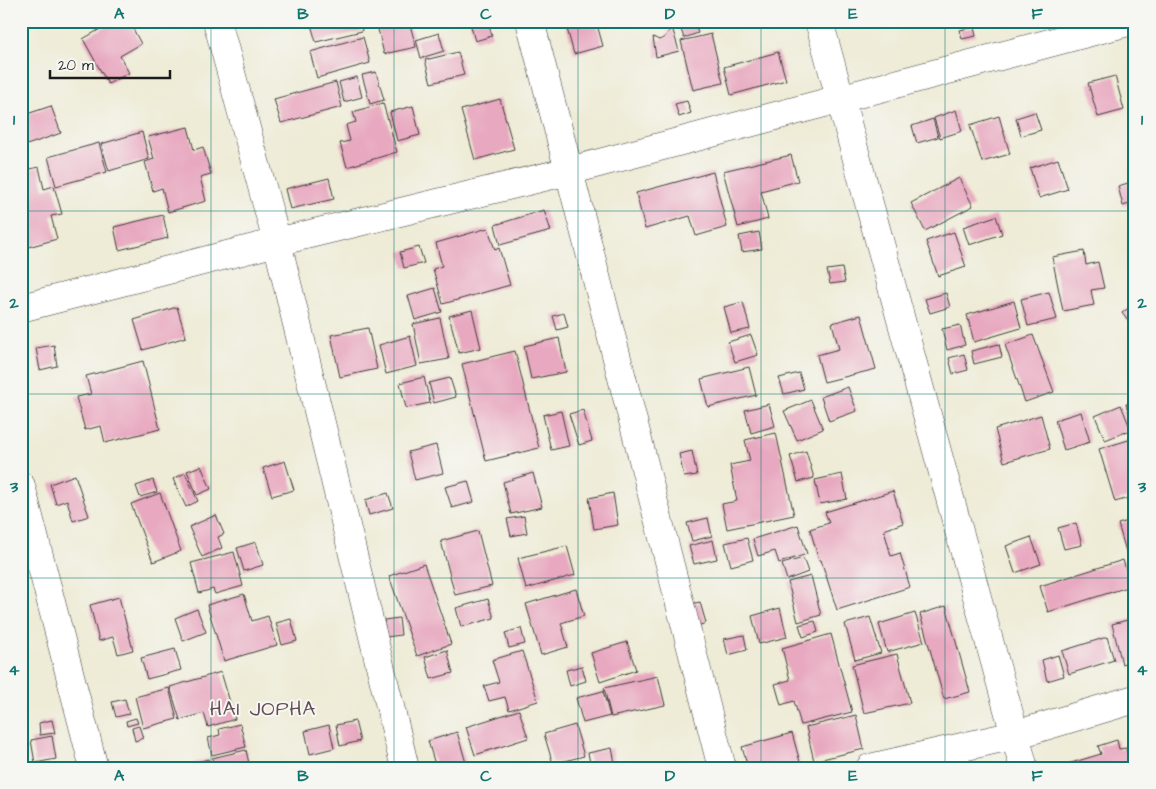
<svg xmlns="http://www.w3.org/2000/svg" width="1156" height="789" font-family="'Architects Daughter',sans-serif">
<rect width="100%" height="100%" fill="#f6f6f2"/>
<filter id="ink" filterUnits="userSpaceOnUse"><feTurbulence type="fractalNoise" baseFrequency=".02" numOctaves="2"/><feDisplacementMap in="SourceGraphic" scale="10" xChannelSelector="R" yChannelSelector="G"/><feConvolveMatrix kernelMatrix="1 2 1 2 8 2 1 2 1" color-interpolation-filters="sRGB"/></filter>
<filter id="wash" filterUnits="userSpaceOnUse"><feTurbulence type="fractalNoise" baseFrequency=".0096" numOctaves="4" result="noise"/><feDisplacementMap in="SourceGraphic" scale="20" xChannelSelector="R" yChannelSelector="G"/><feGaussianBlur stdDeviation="1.12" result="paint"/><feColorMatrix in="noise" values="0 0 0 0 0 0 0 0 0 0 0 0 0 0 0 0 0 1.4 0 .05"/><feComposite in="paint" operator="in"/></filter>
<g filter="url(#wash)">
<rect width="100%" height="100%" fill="#eeebd6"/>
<g id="blocks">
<g fill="#e8a9c0">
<polygon points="114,21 129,21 141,44 120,56 129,73 108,84 83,39"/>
<polygon points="310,21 360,21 362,31 316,42"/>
<polygon points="376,21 409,21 416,47 384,54"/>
<polygon points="476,21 488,21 492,36 475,41 470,23"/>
<polygon points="579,21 596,21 603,46 574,54 566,25"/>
<polygon points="678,21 694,21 698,33 684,38"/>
<polygon points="672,27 679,51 656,57 653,37 659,40 664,38"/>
<polygon points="974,27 976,36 962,39 960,30"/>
<polygon points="439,33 444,51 421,58 416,40"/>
<polygon points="711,34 723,83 693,90 681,41"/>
<polygon points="363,37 370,63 317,78 310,52"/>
<polygon points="458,52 464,75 431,83 425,60"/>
<polygon points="778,52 786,80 731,95 724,67"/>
<polygon points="376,72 384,100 370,104 362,75"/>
<polygon points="1115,76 1124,110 1098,117 1088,83"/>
<polygon points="357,77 362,97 344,102 339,82"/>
<polygon points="336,82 342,107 281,123 274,99"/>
<polygon points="500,99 514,149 475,160 461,110"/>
<polygon points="687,101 691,113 679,117 675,104"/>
<polygon points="383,103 397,152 347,167 340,143 350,141 346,125 356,122 353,112"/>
<polygon points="51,106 61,133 21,147 21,116"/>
<polygon points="413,106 420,135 397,141 390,112"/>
<polygon points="956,110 962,131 940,138 934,118"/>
<polygon points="1035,112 1041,130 1021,136 1016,118"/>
<polygon points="999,116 1010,154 982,162 970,125"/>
<polygon points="933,119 938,137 917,143 912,126"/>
<polygon points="188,127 194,150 203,147 211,174 200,177 206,201 168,212 162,188 153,191 145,162 154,159 148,137"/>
<polygon points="142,132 149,159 109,171 101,144"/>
<polygon points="99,143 107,172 56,186 48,157"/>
<polygon points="791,155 798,181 761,191 768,219 738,227 723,171"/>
<polygon points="1058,159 1068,189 1039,198 1030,168"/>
<polygon points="39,167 44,189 54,186 62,214 51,216 57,239 21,249 21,171"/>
<polygon points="713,172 727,227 696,236 690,216 645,229 636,193"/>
<polygon points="329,178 334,199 290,209 285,189"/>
<polygon points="959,178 973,206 925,231 911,203"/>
<polygon points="1135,181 1135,202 1123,206 1118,186"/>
<polygon points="544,210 551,231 500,245 495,225"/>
<polygon points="163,215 168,238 119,250 114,227"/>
<polygon points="996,216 1002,234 969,245 963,227"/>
<polygon points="488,228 495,250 499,248 510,285 443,304 433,269 442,266 436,243"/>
<polygon points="759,232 762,249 742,252 739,236"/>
<polygon points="954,232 966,267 938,276 926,241"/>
<polygon points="419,247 424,263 404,268 400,252"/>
<polygon points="1084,251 1086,265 1098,262 1104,288 1091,290 1094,305 1063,311 1052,257"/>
<polygon points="842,268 845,282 830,284 827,270"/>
<polygon points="435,288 442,312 415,320 408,296"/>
<polygon points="1049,292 1057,319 1028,326 1021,299"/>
<polygon points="946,293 950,307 930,313 925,299"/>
<polygon points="1014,301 1021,328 974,342 967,315"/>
<polygon points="743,302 750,329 731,333 724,307"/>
<polygon points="1135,303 1135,330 1122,313"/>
<polygon points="177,307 186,337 143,350 134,320"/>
<polygon points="472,310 481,348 459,353 449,316"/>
<polygon points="564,313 568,327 557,330 553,316"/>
<polygon points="861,315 876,369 824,382 817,355 839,349 832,323"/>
<polygon points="440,318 449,359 421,364 413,324"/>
<polygon points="960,325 965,345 947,350 942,329"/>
<polygon points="368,328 377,369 340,377 331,335"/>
<polygon points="751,335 758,355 735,362 728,342"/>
<polygon points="1033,335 1054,392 1025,402 1005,345"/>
<polygon points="410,336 417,366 386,374 379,345"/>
<polygon points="559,338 566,372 531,379 524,346"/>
<polygon points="999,344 1002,357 974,364 971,351"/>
<polygon points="54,345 57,366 40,370 36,348"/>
<polygon points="515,351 539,448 486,461 462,364"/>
<polygon points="964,354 968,370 953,374 949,358"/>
<polygon points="143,361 160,429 105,443 101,426 85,430 76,397 91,394 86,376"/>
<polygon points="749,367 756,395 708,407 701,379"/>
<polygon points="799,373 804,389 784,394 779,378"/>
<polygon points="424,377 430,403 406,408 400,383"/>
<polygon points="450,378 456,397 434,403 429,383"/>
<polygon points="848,387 857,411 829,421 821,397"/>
<polygon points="811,400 823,429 797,440 784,411"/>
<polygon points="1135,401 1135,420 1132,421 1126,404"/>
<polygon points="769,404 775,426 751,433 745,410"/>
<polygon points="1121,405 1131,430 1105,440 1095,416"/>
<polygon points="583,410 592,441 579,445 569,414"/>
<polygon points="561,411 569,446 551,450 543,415"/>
<polygon points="1081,412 1090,442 1064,450 1055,420"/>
<polygon points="1041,415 1050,449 1004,462 995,429"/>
<polygon points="776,433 794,515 727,529 722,504 737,501 730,465 750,461 745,440"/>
<polygon points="1135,438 1135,496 1115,502 1099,449"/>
<polygon points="436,445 443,473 415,480 408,452"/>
<polygon points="692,451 697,475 684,477 679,454"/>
<polygon points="806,451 814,478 798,482 790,456"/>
<polygon points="285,461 294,490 272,496 263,468"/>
<polygon points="201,466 211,489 197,495 187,471"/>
<polygon points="185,473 198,501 186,507 173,479"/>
<polygon points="533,473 542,507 511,514 503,482"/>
<polygon points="842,474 847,499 820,504 815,480"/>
<polygon points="75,475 89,516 73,521 67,500 56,504 50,484"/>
<polygon points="153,480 157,492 140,497 136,486"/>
<polygon points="468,481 474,502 452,508 445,487"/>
<polygon points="893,491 903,523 884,530 891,556 900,553 910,587 837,610 821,560 819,560 810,529 829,523 825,512"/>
<polygon points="160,493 181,551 153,562 131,504"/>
<polygon points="388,493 393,508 369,515 365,500"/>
<polygon points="613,493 618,525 594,529 589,498"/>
<polygon points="216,515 224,534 218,537 222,548 202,557 189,527"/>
<polygon points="524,516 527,533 511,536 507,519"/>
<polygon points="708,518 712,536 692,541 687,523"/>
<polygon points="1135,519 1135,553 1127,555 1118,524"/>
<polygon points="1076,523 1082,545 1064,549 1058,528"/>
<polygon points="798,525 807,554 779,563 775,551 758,556 753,539"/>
<polygon points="478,531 492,586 455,595 441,541"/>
<polygon points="1031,537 1041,564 1015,573 1006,546"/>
<polygon points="747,538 753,560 731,566 725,543"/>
<polygon points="713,540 717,559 694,564 689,546"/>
<polygon points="256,542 263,565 244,571 237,548"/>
<polygon points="567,546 575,575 526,589 518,558"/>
<polygon points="234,552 243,586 215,594 213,589 199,593 191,563"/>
<polygon points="803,558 808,572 787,580 782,564"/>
<polygon points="1123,560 1131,586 1048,612 1040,586"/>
<polygon points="424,564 451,644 417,656 389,576"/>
<polygon points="811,576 821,615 798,622 788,582"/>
<polygon points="576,589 584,616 561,623 568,647 541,655 526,604"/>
<polygon points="244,594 252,621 268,616 277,645 224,661 207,605"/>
<polygon points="119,597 133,650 118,654 113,637 99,641 90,605"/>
<polygon points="488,599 494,618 461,627 456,608"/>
<polygon points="700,602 706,623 697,626 691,604"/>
<polygon points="946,606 970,692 944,699 920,614"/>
<polygon points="780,608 787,637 759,644 752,616"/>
<polygon points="197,609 206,632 183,641 175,618"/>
<polygon points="915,613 924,642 887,652 879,624"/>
<polygon points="870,617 881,653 855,660 845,624"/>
<polygon points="399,618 401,635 386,637 384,620"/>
<polygon points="1135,618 1135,660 1122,664 1112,624"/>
<polygon points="291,619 297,641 282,645 276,623"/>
<polygon points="815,621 818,632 803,637 799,625"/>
<polygon points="521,628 525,644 509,648 505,633"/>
<polygon points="831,634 852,712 801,725 794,701 781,705 775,684 790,680 782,648"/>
<polygon points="744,635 747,650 728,655 724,639"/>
<polygon points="1107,637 1114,660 1069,674 1062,651"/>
<polygon points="627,642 636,670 600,682 591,653"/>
<polygon points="175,649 181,670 147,679 141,658"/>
<polygon points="447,650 453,673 431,679 425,657"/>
<polygon points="522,651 538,701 509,710 505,697 489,701 484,686 499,682 492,660"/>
<polygon points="897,654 910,703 864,713 852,665"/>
<polygon points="1058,655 1064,676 1047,681 1042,660"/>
<polygon points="582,666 586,681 570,686 566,670"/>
<polygon points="221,672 235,719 208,727 204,713 180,720 170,687"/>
<polygon points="658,676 665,705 611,717 604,688"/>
<polygon points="169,688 177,719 143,728 135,697"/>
<polygon points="603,691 610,716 583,723 576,698"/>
<polygon points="125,699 129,714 116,717 112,702"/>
<polygon points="519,710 528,738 475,755 466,727"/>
<polygon points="856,715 864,749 814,761 806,727"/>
<polygon points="136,718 138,723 127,726 126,721"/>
<polygon points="52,720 55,733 40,735 39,723"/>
<polygon points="355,721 360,741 340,746 336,725"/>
<polygon points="240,724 246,747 212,755 208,738 220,735 219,729"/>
<polygon points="329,725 334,748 310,754 305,731"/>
<polygon points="575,725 584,756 553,764 544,734"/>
<polygon points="139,726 143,738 135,741 132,728"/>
<polygon points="457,732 466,763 449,768 436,768 428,741"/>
<polygon points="792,733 800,762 780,768 748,768 742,747"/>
<polygon points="52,736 56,759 35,763 31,740"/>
<polygon points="1117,740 1119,749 1126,748 1131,768 1061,768 1061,766 1101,754 1098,746"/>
<polygon points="612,748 616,768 591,768 588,753"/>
<polygon points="246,750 250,768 215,768 212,758"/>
<polygon points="208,759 211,768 181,768 181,767"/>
</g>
</g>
</g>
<g filter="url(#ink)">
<use href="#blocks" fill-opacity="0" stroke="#3c3b38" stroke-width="1"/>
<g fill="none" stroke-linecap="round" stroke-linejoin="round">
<defs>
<g id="minor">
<polyline points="217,21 277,242 405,768"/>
<polyline points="530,21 569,171 722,768"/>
<polyline points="819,21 1024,768"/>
<polyline points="21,308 277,242 569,171 1132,21"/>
<polyline points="21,486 94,768"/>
<polyline points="870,768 1015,735 1135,699"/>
</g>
</defs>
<use href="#minor" stroke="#3c3b38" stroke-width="29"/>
<use href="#minor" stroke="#fff" stroke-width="28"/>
</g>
</g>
<path fill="none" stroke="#0f766e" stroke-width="1" stroke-opacity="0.55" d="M211 21V768M394 21V768M578 21V768M761 21V768M945 21V768M21 211H1135M21 394H1135M21 578H1135"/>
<g text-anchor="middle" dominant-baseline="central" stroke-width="4" stroke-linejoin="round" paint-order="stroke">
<g font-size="20" letter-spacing="1" fill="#634d55" stroke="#f6f6f2">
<text x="263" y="709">HAI JOPHA</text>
</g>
</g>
<rect width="1156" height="789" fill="none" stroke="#f6f6f2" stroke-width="55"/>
<path d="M50 70v8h120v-8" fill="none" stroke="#1c1c1c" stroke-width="2.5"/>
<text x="58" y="70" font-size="15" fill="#1c1c1c" stroke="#f6f6f2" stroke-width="4" paint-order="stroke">20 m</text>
<rect x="28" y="28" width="1100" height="734" fill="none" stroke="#0f766e" stroke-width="2"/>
<g font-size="16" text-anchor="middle" font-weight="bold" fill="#0f766e">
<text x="119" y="19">A</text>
<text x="303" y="19">B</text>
<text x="486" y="19">C</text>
<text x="670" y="19">D</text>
<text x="853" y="19">E</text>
<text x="1037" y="19">F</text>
<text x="14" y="125">1</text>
<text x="1142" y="125">1</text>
<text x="14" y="308">2</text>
<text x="1142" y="308">2</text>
<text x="14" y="492">3</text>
<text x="1142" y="492">3</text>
<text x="14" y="675">4</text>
<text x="1142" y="675">4</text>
<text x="119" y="781">A</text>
<text x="303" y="781">B</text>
<text x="486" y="781">C</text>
<text x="670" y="781">D</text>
<text x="853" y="781">E</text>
<text x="1037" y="781">F</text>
</g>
</svg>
========================================================================
Assignment:
Read the listing. Copy each line that has the word "numOctaves" in it.

Result:
<filter id="ink" filterUnits="userSpaceOnUse"><feTurbulence type="fractalNoise" baseFrequency=".02" numOctaves="2"/><feDisplacementMap in="SourceGraphic" scale="10" xChannelSelector="R" yChannelSelector="G"/><feConvolveMatrix kernelMatrix="1 2 1 2 8 2 1 2 1" color-interpolation-filters="sRGB"/></filter>
<filter id="wash" filterUnits="userSpaceOnUse"><feTurbulence type="fractalNoise" baseFrequency=".0096" numOctaves="4" result="noise"/><feDisplacementMap in="SourceGraphic" scale="20" xChannelSelector="R" yChannelSelector="G"/><feGaussianBlur stdDeviation="1.12" result="paint"/><feColorMatrix in="noise" values="0 0 0 0 0 0 0 0 0 0 0 0 0 0 0 0 0 1.4 0 .05"/><feComposite in="paint" operator="in"/></filter>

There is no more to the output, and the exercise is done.